Call for data

Overview

A call for data was officially launched in 2011, with the aim of supplementing the ACCIS database with records from new registries or additional calendar years up to 2008 and beyond, according to the possibilities of the participating cancer registries. Over the period needed for data reception, validation, and evaluation, the registries extended their period of coverage to 2009 on average, but many of them are currently striving to provide data for further calendar years, up to 2012. So far, data have been received from 142 cancer registries, covering almost 3,000 million person-years and 400,000 cases of incident cancer. Preliminary analyses are under way, with the aim of publishing the first results in early 2016.

The relevant portions of the collected data are also being fed into the database of another project, International Incidence of Childhood Cancer, Volume 3 (IICC-3), if the contributing registries wish to do so.

To ensure comparability of data on childhood cancer collected across Europe, the submitted datasets should satisfy a number of criteria on selection of cases and quality of collected data, based on international standards.

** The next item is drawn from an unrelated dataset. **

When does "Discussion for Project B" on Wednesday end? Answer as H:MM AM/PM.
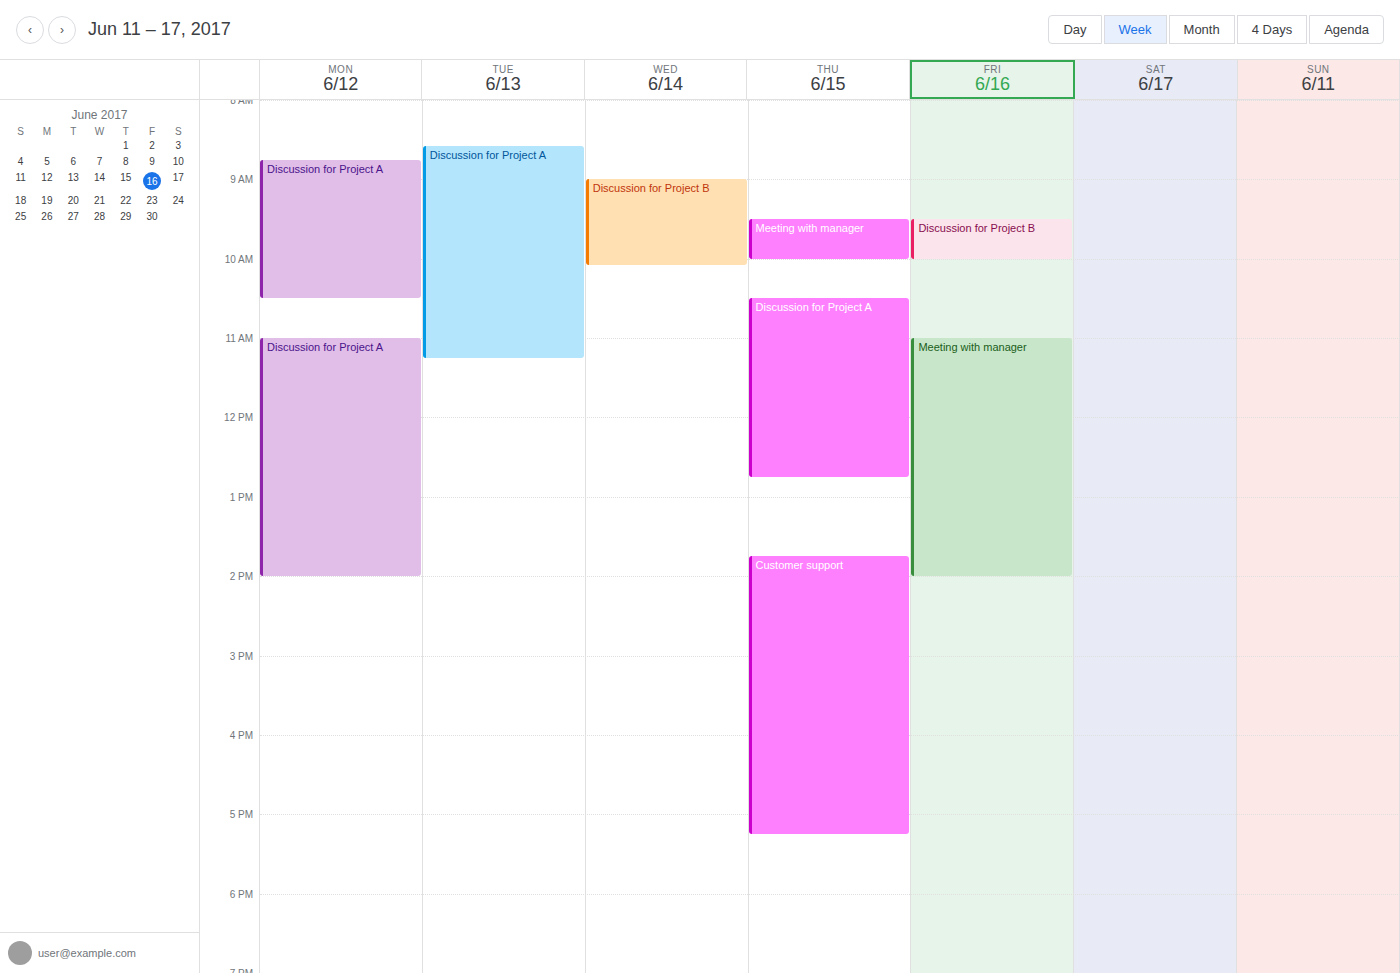
10:05 AM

An internal edition of the CHILD-CHECK program, based on ICD-O-3 [2], is used for data verification. Data are classified using the International Classification of Childhood Cancer, 3rd edition [8]. A number of routine checks enable the standardized comparison of quality indicators, such as proportion of cases with microscopic verification, proportion of cases registered from death certificate only, proportion of unspecified cases, and lists of rare or unlikely cancers. Registries are also asked to respond to questions about the cancer incidence patterns and time trends observed in their data and the practices used to register specific groups of tumours, such as non-malignant central nervous system (CNS) tumours or non-melanoma skin cancers. Population data are also examined for consistency, and registries are asked about mutual data exchange.